Three Spanish men were arrested last month for allegedly building an international network of more than 12 million hacked PCs that were used for everything from identity theft to spamming. But according to Spanish authorities and security experts who helped unravel the crime ring, the accused may very well never see the inside of a jail cell even if they are ultimately found guilty, due to insufficient cyber crime legislation in Spain.
According to Spanish security firm Panda Security, the massive botnet, dubbed “Marioposa” (Spanish for “butterfly”), was rented out to criminals as a delivery platform for installing malicious software such as the data-stealing ZeuS Trojan and pay-per-install toolbars. Panda said the gang also stole directly from victim bank accounts, using money mules in the United States and Canada, and laundered stolen money through online gambling Web sites (pictured above is a screen shot of the Web site the men created where would-be Mariposa customers could visit for information on purchasing access to the botnet and other criminal services.)

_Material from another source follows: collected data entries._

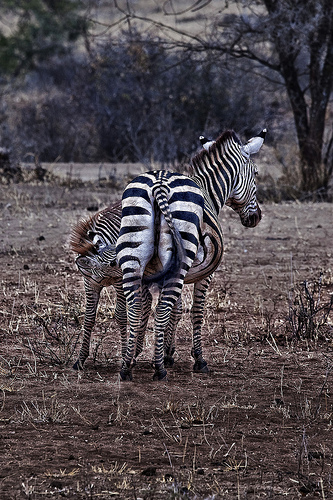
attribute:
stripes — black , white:
[171, 183, 207, 229]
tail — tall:
[131, 173, 189, 286]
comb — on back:
[178, 116, 238, 175]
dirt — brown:
[61, 400, 272, 482]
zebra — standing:
[58, 101, 306, 451]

Panda said Mariposa helped crooks steal sensitive data from more than 800,000 victims, including home users, companies, government agencies and universities in at least 190 countries. Spanish police estimate that at least 600,000 of the victimized PCs belong to Spanish citizens, and yet they concede it may be extremely challenging to put the men in jail if they are convicted at trial.
“It is almost impossible to be sent to prison for these kinds of crimes in Spain, where prison is mainly for serious crime cases,” said Captain Cesar Lorenzana, deputy head technology crime division of the Spanish Civil Guard. “In Spain, it is not a crime to own and operate a botnet or distribute malware. So even if we manage to prove they are using a botnet, we will need to prove they also were stealing identities and other things, and that is where our lines of investigation are focusing right now.”